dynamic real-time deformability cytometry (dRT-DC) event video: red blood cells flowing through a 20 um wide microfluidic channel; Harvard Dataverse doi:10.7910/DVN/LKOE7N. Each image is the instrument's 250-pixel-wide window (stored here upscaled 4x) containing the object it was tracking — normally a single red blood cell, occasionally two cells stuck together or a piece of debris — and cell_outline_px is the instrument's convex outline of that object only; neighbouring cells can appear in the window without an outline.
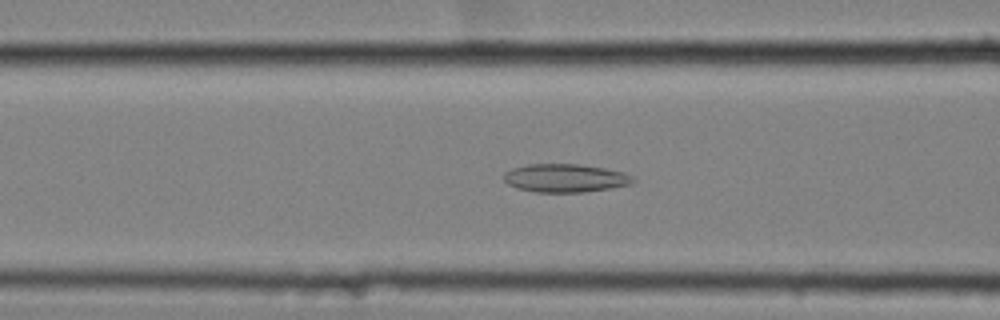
{"species": "common noctule bat (a hibernating species)", "species_latin": "Nyctalus noctula", "temperature_condition": "cold", "stored_images_in_passage": 46, "camera_frame_rate_fps": 3000, "um_per_image_px": 0.085, "animal": {"sex": "female", "body_mass_g": 25.1}, "frame": {"image": 1, "passage_image": 12, "time_ms": 3.667, "image_size_px": [1000, 320], "cell_outline_px": [[636, 180], [632, 184], [612, 188], [584, 192], [536, 192], [516, 188], [508, 184], [504, 180], [504, 172], [512, 168], [528, 164], [580, 164], [604, 168], [624, 172], [632, 176]], "centroid_in_image_um": [48.06, 15.14], "position_along_channel_um": 118.5, "area_um2": 21.44}}
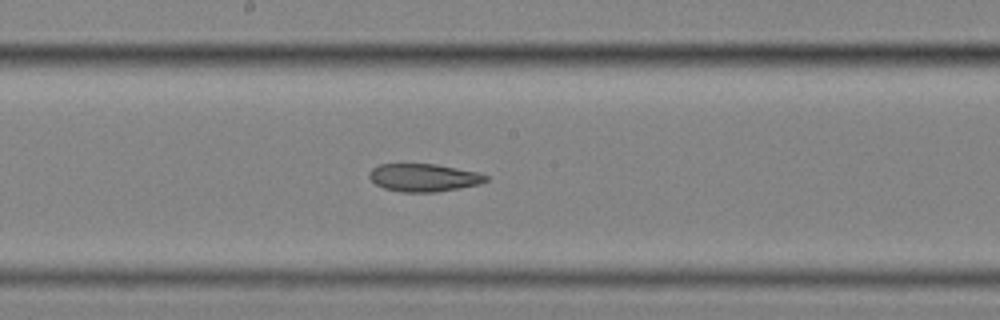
{"frame": {"image": 2, "passage_image": 20, "time_ms": 6.333, "image_size_px": [1000, 320], "cell_outline_px": [[488, 180], [480, 184], [436, 192], [400, 192], [384, 188], [376, 184], [368, 176], [368, 172], [372, 168], [380, 164], [436, 164], [476, 172], [488, 176]], "centroid_in_image_um": [35.99, 15.1], "position_along_channel_um": 212.2, "area_um2": 18.84}}
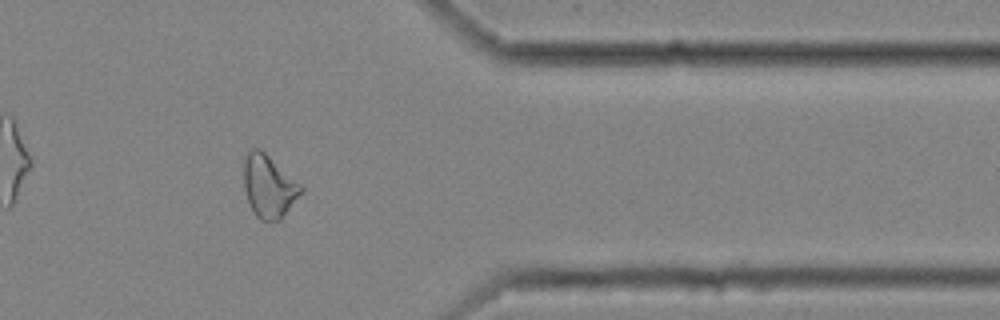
{"frame": {"image": 3, "passage_image": 36, "time_ms": 11.667, "image_size_px": [1000, 320], "cell_outline_px": [[304, 192], [280, 220], [260, 220], [256, 216], [248, 200], [244, 188], [244, 160], [248, 152], [252, 148], [260, 148], [300, 184], [304, 188]], "centroid_in_image_um": [22.86, 15.84], "position_along_channel_um": 388.5, "area_um2": 20.69}, "authors_computed_cell_mechanics": {"area_um2": 20.7502, "velocity_mm_per_s": 3.512, "shape_relaxation_time_tau1_ms": null, "shape_relaxation_time_tau2_ms": 5.5796, "deformation_change_tau1": null, "deformation_change_tau2": 0.1371}}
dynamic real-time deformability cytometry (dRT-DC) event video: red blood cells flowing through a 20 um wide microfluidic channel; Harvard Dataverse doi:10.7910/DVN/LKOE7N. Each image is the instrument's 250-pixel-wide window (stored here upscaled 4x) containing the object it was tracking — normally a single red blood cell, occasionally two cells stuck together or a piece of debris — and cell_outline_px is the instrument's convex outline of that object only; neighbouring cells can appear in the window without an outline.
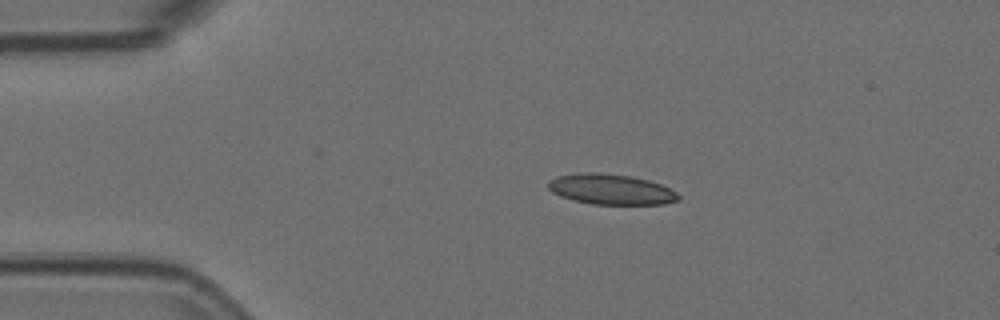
{"species": "Egyptian fruit bat (a non-hibernating species)", "species_latin": "Rousettus aegyptiacus", "temperature_condition": "room temperature", "stored_images_in_passage": 5, "camera_frame_rate_fps": 3000, "um_per_image_px": 0.085, "animal": {"sex": "female"}, "frame": {"image": 1, "passage_image": 3, "time_ms": 0.667, "image_size_px": [1000, 320], "cell_outline_px": [[680, 200], [664, 204], [592, 204], [572, 200], [560, 196], [552, 192], [548, 188], [548, 180], [556, 176], [584, 172], [600, 172], [632, 176], [648, 180], [660, 184], [676, 192], [680, 196]], "centroid_in_image_um": [51.91, 16.09], "position_along_channel_um": 33.1, "area_um2": 23.24}}
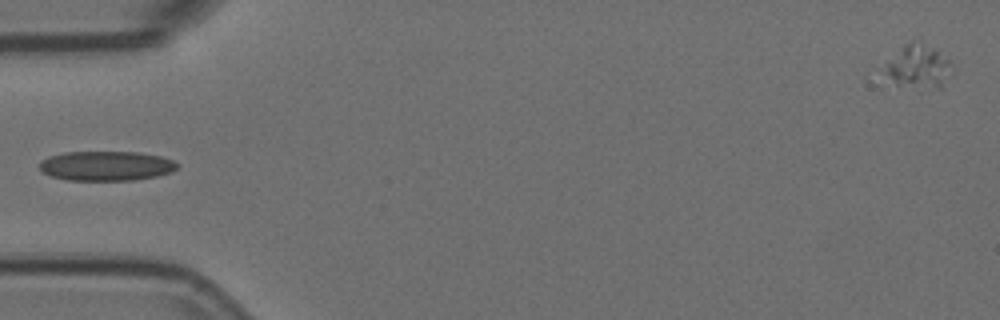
{"frame": {"image": 2, "passage_image": 5, "time_ms": 1.333, "image_size_px": [1000, 320], "cell_outline_px": [[180, 164], [172, 172], [156, 176], [132, 180], [68, 180], [52, 176], [44, 172], [40, 168], [40, 164], [48, 156], [64, 152], [136, 152], [160, 156], [172, 160]], "centroid_in_image_um": [9.05, 14.1], "position_along_channel_um": 75.9, "area_um2": 23.58}}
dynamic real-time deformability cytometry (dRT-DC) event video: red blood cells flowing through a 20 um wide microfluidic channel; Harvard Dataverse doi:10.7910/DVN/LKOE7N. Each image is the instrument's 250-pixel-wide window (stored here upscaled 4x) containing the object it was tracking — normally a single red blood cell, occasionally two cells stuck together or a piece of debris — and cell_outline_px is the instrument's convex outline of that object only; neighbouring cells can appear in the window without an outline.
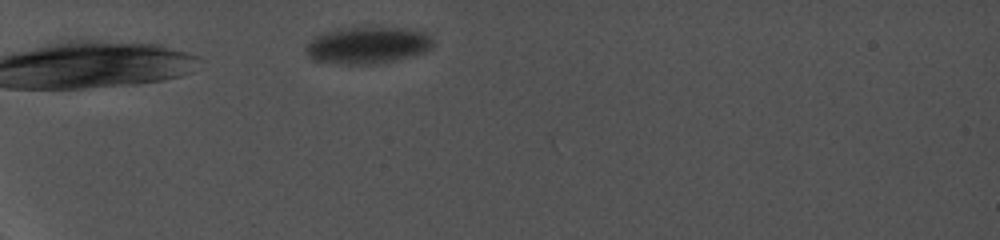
{"species": "common noctule bat (a hibernating species)", "species_latin": "Nyctalus noctula", "temperature_condition": "cold", "stored_images_in_passage": 13, "camera_frame_rate_fps": 5000, "um_per_image_px": 0.085, "animal": {"sex": "female", "body_mass_g": 19.0, "forearm_length_mm": 56.7}, "frame": {"image": 1, "passage_image": 9, "time_ms": 1.8, "image_size_px": [1000, 240], "cell_outline_px": [[436, 44], [432, 48], [424, 52], [412, 56], [396, 60], [376, 64], [340, 64], [312, 60], [308, 56], [304, 48], [316, 36], [324, 32], [344, 28], [408, 28], [424, 32], [432, 36]], "centroid_in_image_um": [31.29, 3.86], "position_along_channel_um": 53.7, "area_um2": 27.46}}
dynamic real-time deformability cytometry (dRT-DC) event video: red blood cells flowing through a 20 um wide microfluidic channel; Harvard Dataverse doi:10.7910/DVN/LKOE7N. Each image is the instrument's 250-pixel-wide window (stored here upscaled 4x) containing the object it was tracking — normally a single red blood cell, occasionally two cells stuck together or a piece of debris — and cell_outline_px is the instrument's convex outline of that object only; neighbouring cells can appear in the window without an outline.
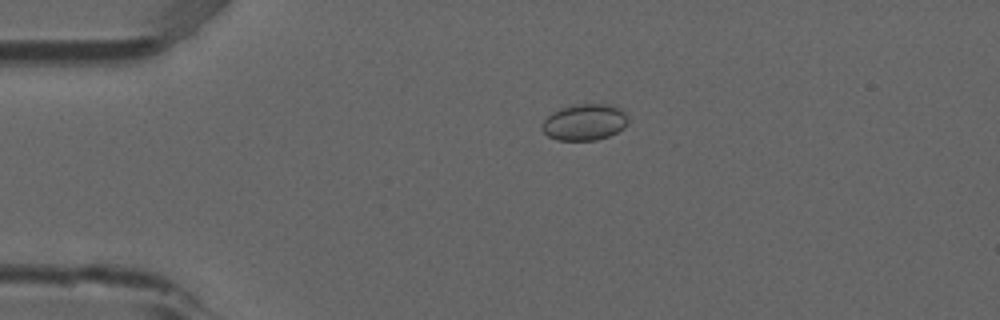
{"species": "common noctule bat (a hibernating species)", "species_latin": "Nyctalus noctula", "temperature_condition": "room temperature", "stored_images_in_passage": 5, "camera_frame_rate_fps": 3000, "um_per_image_px": 0.085, "animal": {"sex": "male", "forearm_length_mm": 52.5}, "frame": {"image": 1, "passage_image": 4, "time_ms": 1.0, "image_size_px": [1000, 320], "cell_outline_px": [[628, 124], [624, 128], [608, 136], [596, 140], [556, 140], [548, 136], [540, 128], [540, 124], [552, 112], [560, 108], [576, 104], [608, 104], [620, 108], [628, 116]], "centroid_in_image_um": [49.68, 10.38], "position_along_channel_um": 35.3, "area_um2": 18.38}}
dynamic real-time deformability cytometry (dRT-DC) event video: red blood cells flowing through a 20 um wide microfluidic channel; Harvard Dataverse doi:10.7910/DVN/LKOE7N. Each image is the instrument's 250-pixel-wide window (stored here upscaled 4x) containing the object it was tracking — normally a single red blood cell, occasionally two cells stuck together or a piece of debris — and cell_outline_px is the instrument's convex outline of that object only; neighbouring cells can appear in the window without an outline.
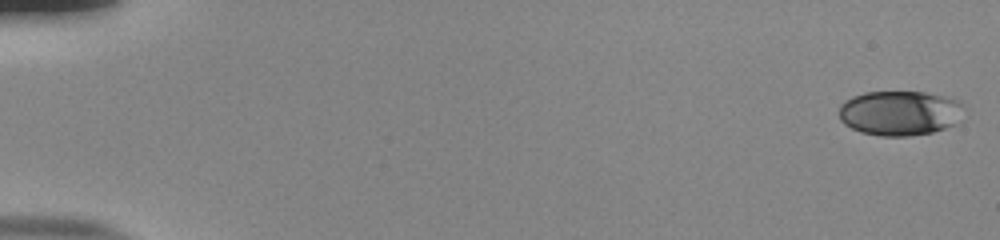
{"species": "human", "species_latin": "Homo sapiens", "temperature_condition": "room temperature", "stored_images_in_passage": 53, "camera_frame_rate_fps": 3000, "um_per_image_px": 0.085, "donor": {"sex": "male"}, "frame": {"image": 1, "passage_image": 1, "time_ms": 0.0, "image_size_px": [1000, 240], "cell_outline_px": [[964, 104], [960, 124], [932, 132], [908, 136], [880, 136], [860, 132], [844, 124], [840, 120], [840, 104], [844, 100], [852, 96], [864, 92], [924, 92], [944, 96], [960, 100]], "centroid_in_image_um": [76.52, 9.61], "position_along_channel_um": 8.5, "area_um2": 33.12}}
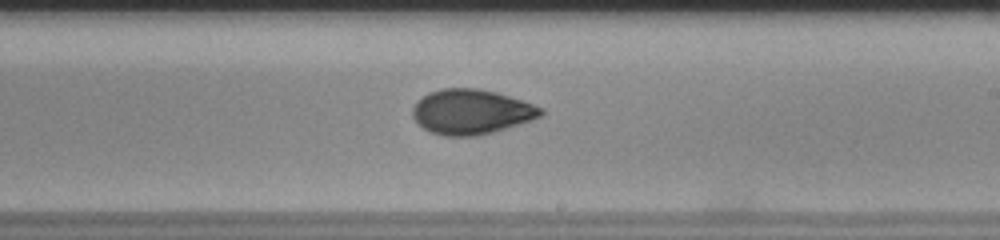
{"frame": {"image": 2, "passage_image": 33, "time_ms": 10.667, "image_size_px": [1000, 240], "cell_outline_px": [[544, 112], [540, 116], [532, 120], [492, 132], [476, 136], [444, 136], [428, 132], [412, 116], [412, 108], [416, 100], [428, 92], [444, 88], [476, 88], [496, 92], [544, 108]], "centroid_in_image_um": [40.02, 9.5], "position_along_channel_um": 249.0, "area_um2": 33.52}}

**Your instructions**
What is needed is an exact reproduction of the data, pictures excluded.

**Finished exercise**
dynamic real-time deformability cytometry (dRT-DC) event video: red blood cells flowing through a 20 um wide microfluidic channel; Harvard Dataverse doi:10.7910/DVN/LKOE7N. Each image is the instrument's 250-pixel-wide window (stored here upscaled 4x) containing the object it was tracking — normally a single red blood cell, occasionally two cells stuck together or a piece of debris — and cell_outline_px is the instrument's convex outline of that object only; neighbouring cells can appear in the window without an outline.
{"species": "common noctule bat (a hibernating species)", "species_latin": "Nyctalus noctula", "temperature_condition": "cold", "stored_images_in_passage": 46, "camera_frame_rate_fps": 3000, "um_per_image_px": 0.085, "animal": {"sex": "female", "body_mass_g": 25.1}, "frame": {"image": 1, "passage_image": 12, "time_ms": 3.667, "image_size_px": [1000, 320], "cell_outline_px": [[636, 180], [632, 184], [612, 188], [584, 192], [536, 192], [516, 188], [508, 184], [504, 180], [504, 172], [512, 168], [528, 164], [580, 164], [604, 168], [624, 172], [632, 176]], "centroid_in_image_um": [48.06, 15.14], "position_along_channel_um": 118.5, "area_um2": 21.44}}
{"frame": {"image": 2, "passage_image": 20, "time_ms": 6.333, "image_size_px": [1000, 320], "cell_outline_px": [[488, 180], [480, 184], [436, 192], [400, 192], [384, 188], [376, 184], [368, 176], [368, 172], [372, 168], [380, 164], [436, 164], [476, 172], [488, 176]], "centroid_in_image_um": [35.99, 15.1], "position_along_channel_um": 212.2, "area_um2": 18.84}}
{"frame": {"image": 3, "passage_image": 36, "time_ms": 11.667, "image_size_px": [1000, 320], "cell_outline_px": [[304, 192], [280, 220], [260, 220], [256, 216], [248, 200], [244, 188], [244, 160], [248, 152], [252, 148], [260, 148], [300, 184], [304, 188]], "centroid_in_image_um": [22.86, 15.84], "position_along_channel_um": 388.5, "area_um2": 20.69}, "authors_computed_cell_mechanics": {"area_um2": 20.7502, "velocity_mm_per_s": 3.512, "shape_relaxation_time_tau1_ms": null, "shape_relaxation_time_tau2_ms": 5.5796, "deformation_change_tau1": null, "deformation_change_tau2": 0.1371}}
dynamic real-time deformability cytometry (dRT-DC) event video: red blood cells flowing through a 20 um wide microfluidic channel; Harvard Dataverse doi:10.7910/DVN/LKOE7N. Each image is the instrument's 250-pixel-wide window (stored here upscaled 4x) containing the object it was tracking — normally a single red blood cell, occasionally two cells stuck together or a piece of debris — and cell_outline_px is the instrument's convex outline of that object only; neighbouring cells can appear in the window without an outline.
{"species": "Egyptian fruit bat (a non-hibernating species)", "species_latin": "Rousettus aegyptiacus", "temperature_condition": "room temperature", "stored_images_in_passage": 5, "camera_frame_rate_fps": 3000, "um_per_image_px": 0.085, "animal": {"sex": "female"}, "frame": {"image": 1, "passage_image": 3, "time_ms": 0.667, "image_size_px": [1000, 320], "cell_outline_px": [[680, 200], [664, 204], [592, 204], [572, 200], [560, 196], [552, 192], [548, 188], [548, 180], [556, 176], [584, 172], [600, 172], [632, 176], [648, 180], [660, 184], [676, 192], [680, 196]], "centroid_in_image_um": [51.91, 16.09], "position_along_channel_um": 33.1, "area_um2": 23.24}}
{"frame": {"image": 2, "passage_image": 5, "time_ms": 1.333, "image_size_px": [1000, 320], "cell_outline_px": [[180, 164], [172, 172], [156, 176], [132, 180], [68, 180], [52, 176], [44, 172], [40, 168], [40, 164], [48, 156], [64, 152], [136, 152], [160, 156], [172, 160]], "centroid_in_image_um": [9.05, 14.1], "position_along_channel_um": 75.9, "area_um2": 23.58}}
dynamic real-time deformability cytometry (dRT-DC) event video: red blood cells flowing through a 20 um wide microfluidic channel; Harvard Dataverse doi:10.7910/DVN/LKOE7N. Each image is the instrument's 250-pixel-wide window (stored here upscaled 4x) containing the object it was tracking — normally a single red blood cell, occasionally two cells stuck together or a piece of debris — and cell_outline_px is the instrument's convex outline of that object only; neighbouring cells can appear in the window without an outline.
{"species": "common noctule bat (a hibernating species)", "species_latin": "Nyctalus noctula", "temperature_condition": "cold", "stored_images_in_passage": 13, "camera_frame_rate_fps": 5000, "um_per_image_px": 0.085, "animal": {"sex": "female", "body_mass_g": 19.0, "forearm_length_mm": 56.7}, "frame": {"image": 1, "passage_image": 9, "time_ms": 1.8, "image_size_px": [1000, 240], "cell_outline_px": [[436, 44], [432, 48], [424, 52], [412, 56], [396, 60], [376, 64], [340, 64], [312, 60], [308, 56], [304, 48], [316, 36], [324, 32], [344, 28], [408, 28], [424, 32], [432, 36]], "centroid_in_image_um": [31.29, 3.86], "position_along_channel_um": 53.7, "area_um2": 27.46}}
dynamic real-time deformability cytometry (dRT-DC) event video: red blood cells flowing through a 20 um wide microfluidic channel; Harvard Dataverse doi:10.7910/DVN/LKOE7N. Each image is the instrument's 250-pixel-wide window (stored here upscaled 4x) containing the object it was tracking — normally a single red blood cell, occasionally two cells stuck together or a piece of debris — and cell_outline_px is the instrument's convex outline of that object only; neighbouring cells can appear in the window without an outline.
{"species": "common noctule bat (a hibernating species)", "species_latin": "Nyctalus noctula", "temperature_condition": "room temperature", "stored_images_in_passage": 5, "camera_frame_rate_fps": 3000, "um_per_image_px": 0.085, "animal": {"sex": "male", "forearm_length_mm": 52.5}, "frame": {"image": 1, "passage_image": 4, "time_ms": 1.0, "image_size_px": [1000, 320], "cell_outline_px": [[628, 124], [624, 128], [608, 136], [596, 140], [556, 140], [548, 136], [540, 128], [540, 124], [552, 112], [560, 108], [576, 104], [608, 104], [620, 108], [628, 116]], "centroid_in_image_um": [49.68, 10.38], "position_along_channel_um": 35.3, "area_um2": 18.38}}
dynamic real-time deformability cytometry (dRT-DC) event video: red blood cells flowing through a 20 um wide microfluidic channel; Harvard Dataverse doi:10.7910/DVN/LKOE7N. Each image is the instrument's 250-pixel-wide window (stored here upscaled 4x) containing the object it was tracking — normally a single red blood cell, occasionally two cells stuck together or a piece of debris — and cell_outline_px is the instrument's convex outline of that object only; neighbouring cells can appear in the window without an outline.
{"species": "human", "species_latin": "Homo sapiens", "temperature_condition": "room temperature", "stored_images_in_passage": 53, "camera_frame_rate_fps": 3000, "um_per_image_px": 0.085, "donor": {"sex": "male"}, "frame": {"image": 1, "passage_image": 1, "time_ms": 0.0, "image_size_px": [1000, 240], "cell_outline_px": [[964, 104], [960, 124], [932, 132], [908, 136], [880, 136], [860, 132], [844, 124], [840, 120], [840, 104], [844, 100], [852, 96], [864, 92], [924, 92], [944, 96], [960, 100]], "centroid_in_image_um": [76.52, 9.61], "position_along_channel_um": 8.5, "area_um2": 33.12}}
{"frame": {"image": 2, "passage_image": 33, "time_ms": 10.667, "image_size_px": [1000, 240], "cell_outline_px": [[544, 112], [540, 116], [532, 120], [492, 132], [476, 136], [444, 136], [428, 132], [412, 116], [412, 108], [416, 100], [428, 92], [444, 88], [476, 88], [496, 92], [544, 108]], "centroid_in_image_um": [40.02, 9.5], "position_along_channel_um": 249.0, "area_um2": 33.52}}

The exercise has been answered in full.